*** Opening of Record excerpts ***

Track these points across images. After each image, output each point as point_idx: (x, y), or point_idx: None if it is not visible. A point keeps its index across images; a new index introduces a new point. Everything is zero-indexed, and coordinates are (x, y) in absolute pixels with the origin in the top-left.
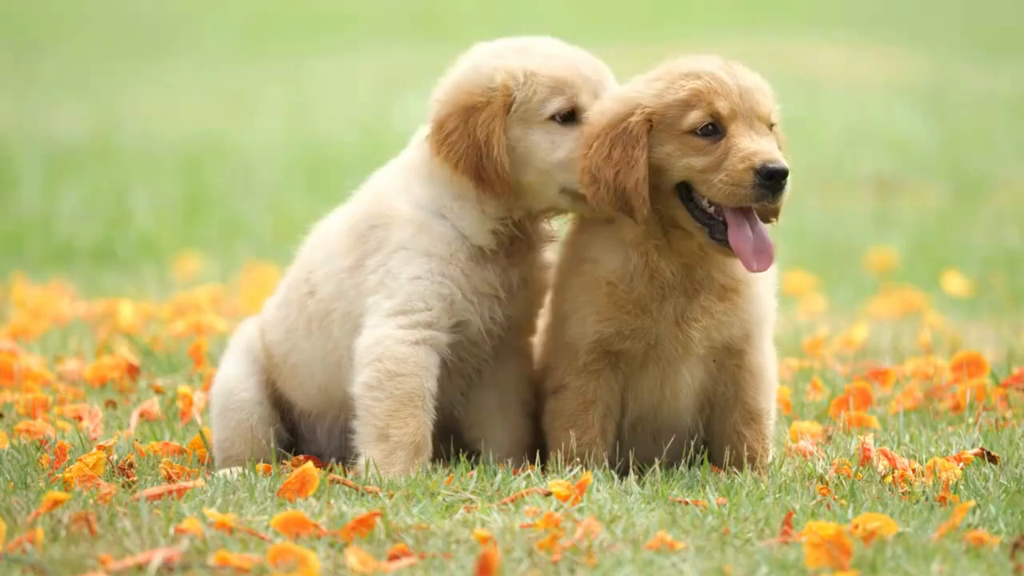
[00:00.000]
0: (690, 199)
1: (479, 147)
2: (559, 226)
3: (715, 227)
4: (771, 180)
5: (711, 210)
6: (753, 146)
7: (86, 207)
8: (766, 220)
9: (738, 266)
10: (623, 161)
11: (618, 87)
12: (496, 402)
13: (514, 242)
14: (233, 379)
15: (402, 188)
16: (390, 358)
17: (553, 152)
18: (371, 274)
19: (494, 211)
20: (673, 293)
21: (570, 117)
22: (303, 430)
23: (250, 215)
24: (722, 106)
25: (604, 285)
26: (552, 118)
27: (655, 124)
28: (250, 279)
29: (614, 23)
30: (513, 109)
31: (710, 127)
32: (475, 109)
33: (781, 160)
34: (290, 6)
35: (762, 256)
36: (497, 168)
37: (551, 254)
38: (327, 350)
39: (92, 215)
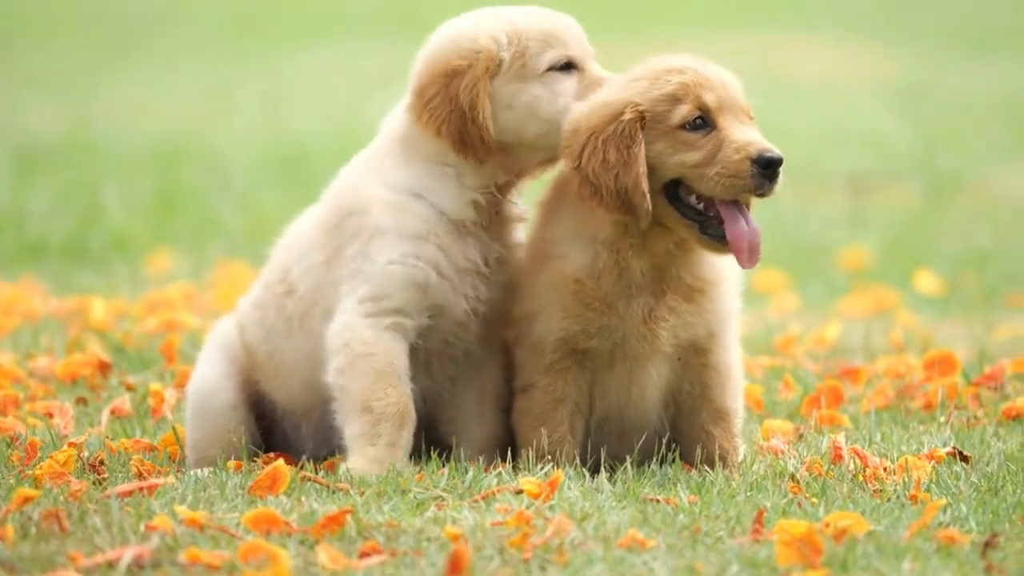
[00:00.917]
0: (676, 197)
1: (462, 111)
2: (527, 209)
3: (706, 223)
4: (768, 168)
5: (700, 206)
6: (746, 136)
7: (58, 203)
8: None
9: (706, 267)
10: (620, 162)
11: (595, 94)
12: (473, 397)
13: (492, 216)
14: (211, 381)
15: (375, 174)
16: (358, 342)
17: (558, 100)
18: (350, 262)
19: (474, 181)
20: (641, 292)
21: (566, 67)
22: (286, 428)
23: (223, 213)
24: (709, 99)
25: (571, 283)
26: (550, 69)
27: (646, 121)
28: (222, 277)
29: (592, 23)
30: (504, 69)
31: (699, 120)
32: (456, 74)
33: (775, 148)
34: (266, 4)
35: (754, 252)
36: (482, 132)
37: (523, 234)
38: (310, 348)
39: (64, 212)
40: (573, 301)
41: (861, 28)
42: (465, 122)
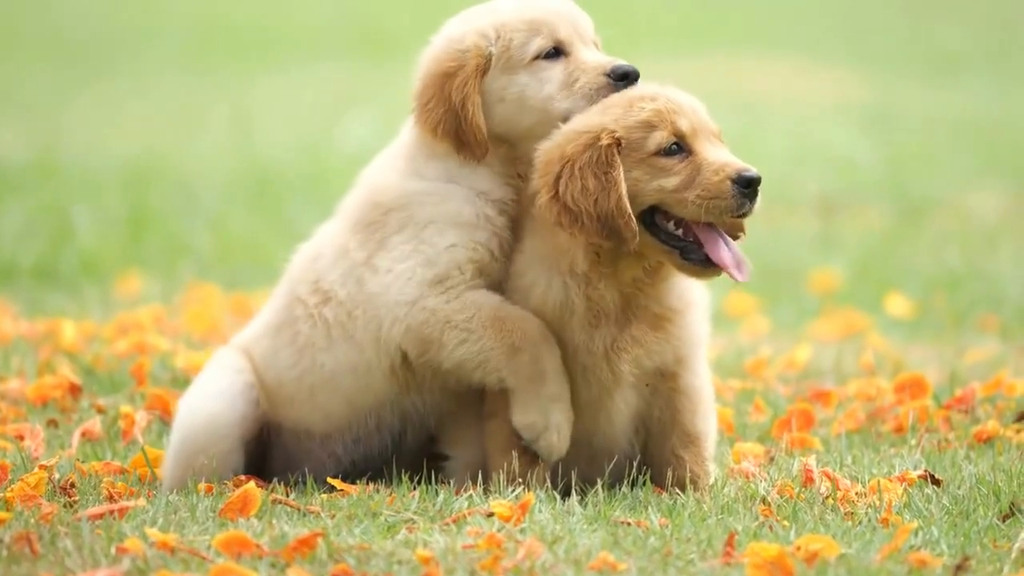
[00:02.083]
0: (652, 224)
1: (455, 112)
2: None
3: (686, 248)
4: (748, 188)
5: (678, 232)
6: (723, 158)
7: (28, 226)
8: (734, 237)
9: (674, 296)
10: (599, 188)
11: (568, 123)
12: (466, 414)
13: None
14: (221, 421)
15: (408, 170)
16: (452, 312)
17: (544, 88)
18: (401, 245)
19: (502, 168)
20: (607, 322)
21: (554, 53)
22: (310, 447)
23: (193, 235)
24: (683, 124)
25: (537, 312)
26: (536, 58)
27: (622, 148)
28: (192, 299)
29: None
30: (493, 63)
31: (675, 146)
32: (448, 75)
33: (753, 168)
34: (234, 26)
35: (743, 265)
36: (474, 131)
37: None
38: (354, 356)
39: (34, 234)
40: None
41: (828, 51)
42: (459, 122)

*** Close of Record excerpts ***

## [Work instruction]
Starting at the first line of the listing above, write out each line exactly and nothing else until you reach the line containing "20: (673, 293)", which is included as well; omit all pictures.

## [Response for this exercise]
Track these points across images. After each image, output each point as point_idx: (x, y), or point_idx: None if it is not visible. A point keeps its index across images; a new index introduces a new point. Everything is zero-indexed, and coordinates are (x, y) in absolute pixels with the origin in the top-left.
[00:00.000]
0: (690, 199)
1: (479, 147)
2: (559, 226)
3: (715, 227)
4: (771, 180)
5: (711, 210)
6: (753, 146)
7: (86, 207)
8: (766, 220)
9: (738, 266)
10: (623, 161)
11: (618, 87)
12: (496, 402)
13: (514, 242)
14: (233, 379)
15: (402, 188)
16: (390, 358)
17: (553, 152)
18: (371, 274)
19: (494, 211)
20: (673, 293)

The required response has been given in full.